### What needs to be done
Here is a listing. Write it all out again exactly, but not its pictures.

-- Opening Marker --

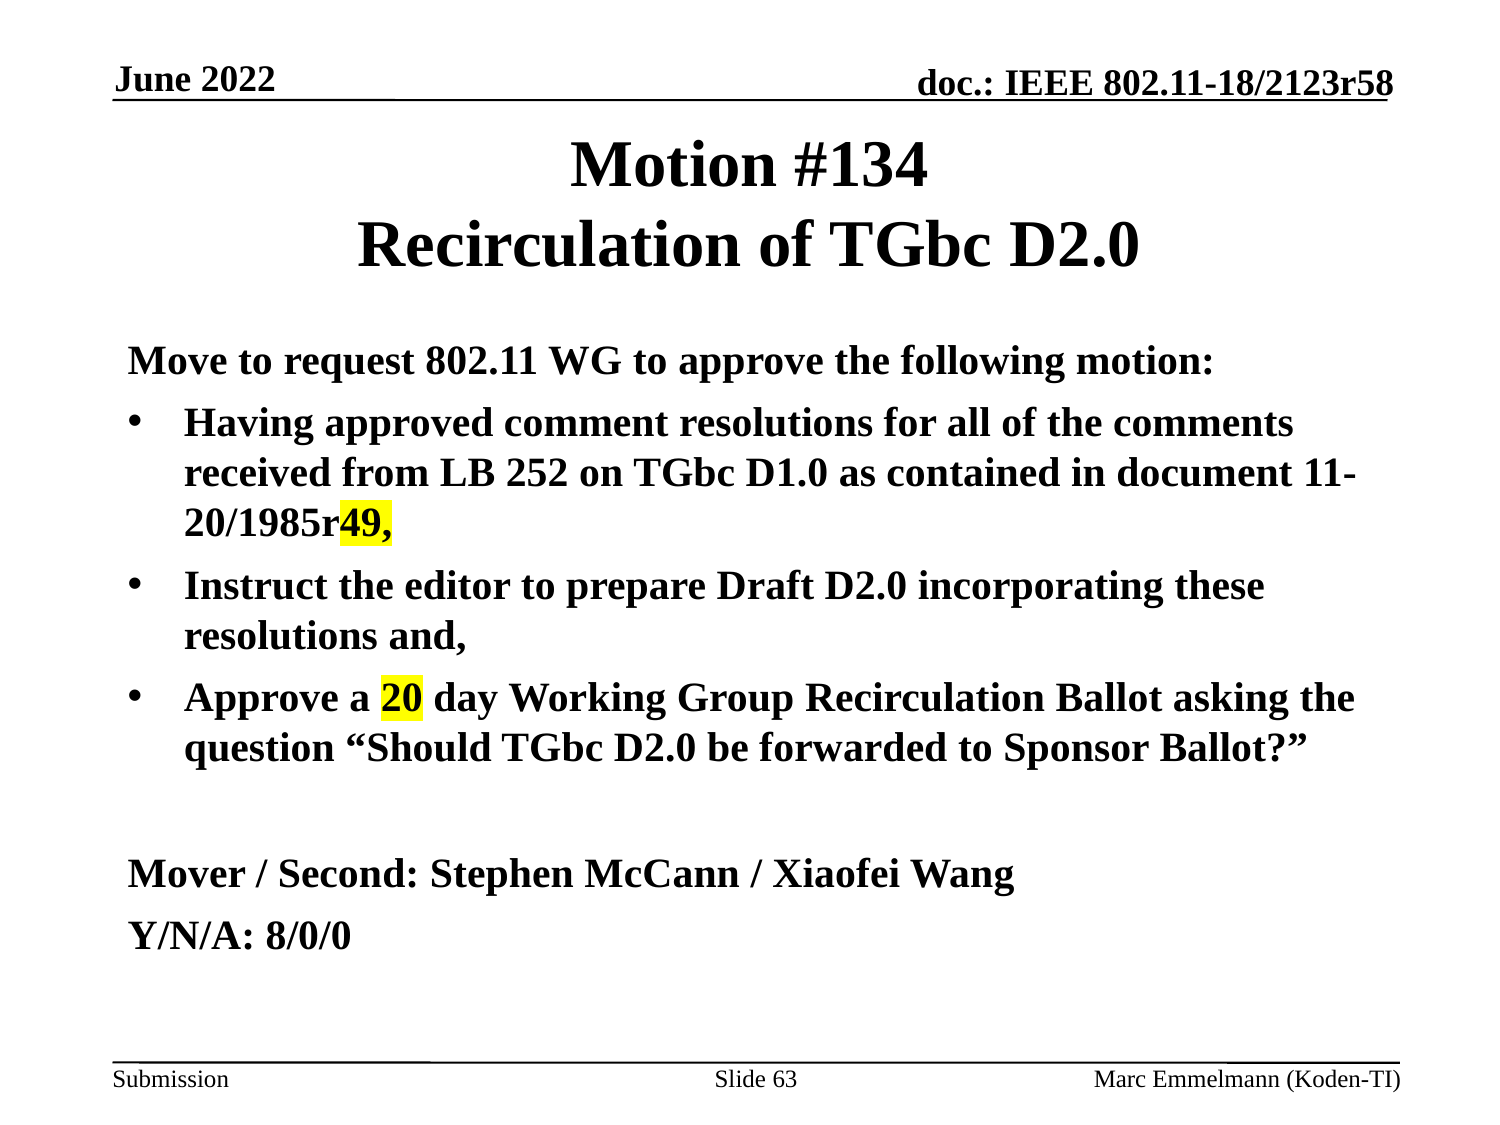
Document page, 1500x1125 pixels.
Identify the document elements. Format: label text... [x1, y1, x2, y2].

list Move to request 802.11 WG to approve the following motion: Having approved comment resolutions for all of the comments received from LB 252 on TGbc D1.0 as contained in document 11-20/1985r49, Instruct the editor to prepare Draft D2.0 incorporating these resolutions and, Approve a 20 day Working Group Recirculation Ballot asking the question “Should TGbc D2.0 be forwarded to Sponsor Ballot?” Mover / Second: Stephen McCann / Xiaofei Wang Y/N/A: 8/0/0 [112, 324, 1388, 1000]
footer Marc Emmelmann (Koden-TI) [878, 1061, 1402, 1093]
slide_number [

-- Closing Marker --

### Solution to the problem
Document page, 1500x1125 pixels.
Identify the document elements. Format: label text... [x1, y1, x2, y2].

list Move to request 802.11 WG to approve the following motion: Having approved comment resolutions for all of the comments received from LB 252 on TGbc D1.0 as contained in document 11-20/1985r49, Instruct the editor to prepare Draft D2.0 incorporating these resolutions and, Approve a 20 day Working Group Recirculation Ballot asking the question “Should TGbc D2.0 be forwarded to Sponsor Ballot?” Mover / Second: Stephen McCann / Xiaofei Wang Y/N/A: 8/0/0 [112, 324, 1388, 1000]
footer Marc Emmelmann (Koden-TI) [878, 1061, 1402, 1093]
slide_number [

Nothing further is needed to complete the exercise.